COMPLETE THE FOLLOWING
• a. According to the ov6g theorem page, who contributed the theorem, and on what date?
• b. Continue the ov6g theorem page from the step after step 5 of its proof.
--- DOCUMENT TEXT ---
Theorem ov6g 7565

Description: The value of an operation class abstraction. Special case. (Contributed by NM, 13-Nov-2006.)

Hypotheses

Ref	Expression
ov6g.1	⊢ (⟨𝑥, 𝑦⟩ = ⟨𝐴, 𝐵⟩ → 𝑅 = 𝑆)
ov6g.2	⊢ 𝐹 = {⟨⟨𝑥, 𝑦⟩, 𝑧⟩ ∣ (⟨𝑥, 𝑦⟩ ∈ 𝐶 ∧ 𝑧 = 𝑅)}

Assertion

Ref	Expression
ov6g	⊢ (((𝐴 ∈ 𝐺 ∧ 𝐵 ∈ 𝐻 ∧ ⟨𝐴, 𝐵⟩ ∈ 𝐶) ∧ 𝑆 ∈ 𝐽) → (𝐴𝐹𝐵) = 𝑆)

Distinct variable groups:   𝑥,𝑦,𝑧,𝐴   𝑥,𝐵,𝑦,𝑧   𝑥,𝐶,𝑦,𝑧   𝑧,𝑅   𝑥,𝑆,𝑦,𝑧

Allowed substitution hints:   𝑅(𝑥,𝑦)   𝐹(𝑥,𝑦,𝑧)   𝐺(𝑥,𝑦,𝑧)   𝐻(𝑥,𝑦,𝑧)   𝐽(𝑥,𝑦,𝑧)

Proof of Theorem ov6g

Dummy variable 𝑤 is distinct from all other variables.

Step	Hyp	Ref	Expression
1		df-ov 7405	. 2 ⊢ (𝐴𝐹𝐵) = (𝐹‘⟨𝐴, 𝐵⟩)
2		eqid 2724	. . . . . 6 ⊢ 𝑆 = 𝑆
3		biidd 262	. . . . . . 7 ⊢ ((𝑥 = 𝐴 ∧ 𝑦 = 𝐵) → (𝑆 = 𝑆 ↔ 𝑆 = 𝑆))
4	3	copsex2g 5484	. . . . . 6 ⊢ ((𝐴 ∈ 𝐺 ∧ 𝐵 ∈ 𝐻) → (∃𝑥∃𝑦(⟨𝐴, 𝐵⟩ = ⟨𝑥, 𝑦⟩ ∧ 𝑆 = 𝑆) ↔ 𝑆 = 𝑆))
5	2, 4	mpbiri 258	. . . . 5 ⊢ ((𝐴 ∈ 𝐺 ∧ 𝐵 ∈ 𝐻) → ∃𝑥∃𝑦(⟨𝐴, 𝐵⟩ = ⟨𝑥, 𝑦⟩ ∧ 𝑆 = 𝑆))
--- DATA EXCERPTS ---
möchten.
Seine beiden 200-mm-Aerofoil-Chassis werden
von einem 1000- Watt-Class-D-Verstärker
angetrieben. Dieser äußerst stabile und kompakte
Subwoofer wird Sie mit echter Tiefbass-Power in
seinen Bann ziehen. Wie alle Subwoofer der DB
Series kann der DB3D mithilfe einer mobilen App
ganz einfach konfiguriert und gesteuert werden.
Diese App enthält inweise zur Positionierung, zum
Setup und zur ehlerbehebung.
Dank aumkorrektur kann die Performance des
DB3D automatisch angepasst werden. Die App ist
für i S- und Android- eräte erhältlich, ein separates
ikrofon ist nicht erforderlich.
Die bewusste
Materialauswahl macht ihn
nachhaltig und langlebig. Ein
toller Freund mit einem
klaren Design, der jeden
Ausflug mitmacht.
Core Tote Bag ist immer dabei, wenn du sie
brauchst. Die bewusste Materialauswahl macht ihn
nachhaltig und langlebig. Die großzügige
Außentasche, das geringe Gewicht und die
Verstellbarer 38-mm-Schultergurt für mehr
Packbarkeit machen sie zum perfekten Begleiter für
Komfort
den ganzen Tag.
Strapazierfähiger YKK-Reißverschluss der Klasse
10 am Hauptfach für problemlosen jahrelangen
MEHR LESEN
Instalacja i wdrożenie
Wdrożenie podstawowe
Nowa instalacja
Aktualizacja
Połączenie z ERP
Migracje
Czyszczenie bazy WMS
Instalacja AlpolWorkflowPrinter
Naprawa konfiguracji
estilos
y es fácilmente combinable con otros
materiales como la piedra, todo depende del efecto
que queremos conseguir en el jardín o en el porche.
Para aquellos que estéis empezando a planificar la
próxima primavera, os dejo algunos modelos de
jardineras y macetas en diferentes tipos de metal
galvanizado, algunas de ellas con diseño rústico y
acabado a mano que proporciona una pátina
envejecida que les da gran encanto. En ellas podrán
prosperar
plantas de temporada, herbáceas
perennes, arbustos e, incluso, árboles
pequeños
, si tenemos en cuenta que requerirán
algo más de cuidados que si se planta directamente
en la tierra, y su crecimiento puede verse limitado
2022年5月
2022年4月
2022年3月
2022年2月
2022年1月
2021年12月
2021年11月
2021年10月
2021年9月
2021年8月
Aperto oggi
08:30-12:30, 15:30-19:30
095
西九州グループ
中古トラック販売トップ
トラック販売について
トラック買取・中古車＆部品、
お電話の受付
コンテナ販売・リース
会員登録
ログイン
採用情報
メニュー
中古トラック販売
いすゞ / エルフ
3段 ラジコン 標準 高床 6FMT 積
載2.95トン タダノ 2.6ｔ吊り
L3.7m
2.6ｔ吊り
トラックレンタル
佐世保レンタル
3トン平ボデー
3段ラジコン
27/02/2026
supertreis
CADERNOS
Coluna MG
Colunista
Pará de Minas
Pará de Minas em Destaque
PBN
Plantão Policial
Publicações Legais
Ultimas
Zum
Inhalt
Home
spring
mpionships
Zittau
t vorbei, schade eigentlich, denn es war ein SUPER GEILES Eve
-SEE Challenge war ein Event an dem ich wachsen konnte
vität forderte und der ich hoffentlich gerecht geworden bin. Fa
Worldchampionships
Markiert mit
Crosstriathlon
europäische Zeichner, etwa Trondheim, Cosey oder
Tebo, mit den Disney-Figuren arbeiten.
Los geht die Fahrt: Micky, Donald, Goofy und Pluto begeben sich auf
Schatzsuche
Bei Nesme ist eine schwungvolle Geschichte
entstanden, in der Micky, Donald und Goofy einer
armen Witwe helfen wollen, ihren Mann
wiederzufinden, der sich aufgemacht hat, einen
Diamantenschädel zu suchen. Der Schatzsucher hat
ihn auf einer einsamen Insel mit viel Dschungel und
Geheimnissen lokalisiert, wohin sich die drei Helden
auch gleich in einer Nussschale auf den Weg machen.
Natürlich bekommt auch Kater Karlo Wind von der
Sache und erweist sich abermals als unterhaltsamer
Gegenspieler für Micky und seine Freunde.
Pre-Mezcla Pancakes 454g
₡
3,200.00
---
EXERCISE RESPONSES
• a. NM contributed it on 13-Nov-2006.

• b.
6	5	3adant3 1129	. . . 4 ⊢ ((𝐴 ∈ 𝐺 ∧ 𝐵 ∈ 𝐻 ∧ ⟨𝐴, 𝐵⟩ ∈ 𝐶) → ∃𝑥∃𝑦(⟨𝐴, 𝐵⟩ = ⟨𝑥, 𝑦⟩ ∧ 𝑆 = 𝑆))
7	6	adantr 480	. . 3 ⊢ (((𝐴 ∈ 𝐺 ∧ 𝐵 ∈ 𝐻 ∧ ⟨𝐴, 𝐵⟩ ∈ 𝐶) ∧ 𝑆 ∈ 𝐽) → ∃𝑥∃𝑦(⟨𝐴, 𝐵⟩ = ⟨𝑥, 𝑦⟩ ∧ 𝑆 = 𝑆))
8		eqeq1 2728	. . . . . . . 8 ⊢ (𝑤 = ⟨𝐴, 𝐵⟩ → (𝑤 = ⟨𝑥, 𝑦⟩ ↔ ⟨𝐴, 𝐵⟩ = ⟨𝑥, 𝑦⟩))
9	8	anbi1d 629	. . . . . . 7 ⊢ (𝑤 = ⟨𝐴, 𝐵⟩ → ((𝑤 = ⟨𝑥, 𝑦⟩ ∧ 𝑧 = 𝑅) ↔ (⟨𝐴, 𝐵⟩ = ⟨𝑥, 𝑦⟩ ∧ 𝑧 = 𝑅)))
10		ov6g.1	. . . . . . . . . 10 ⊢ (⟨𝑥, 𝑦⟩ = ⟨𝐴, 𝐵⟩ → 𝑅 = 𝑆)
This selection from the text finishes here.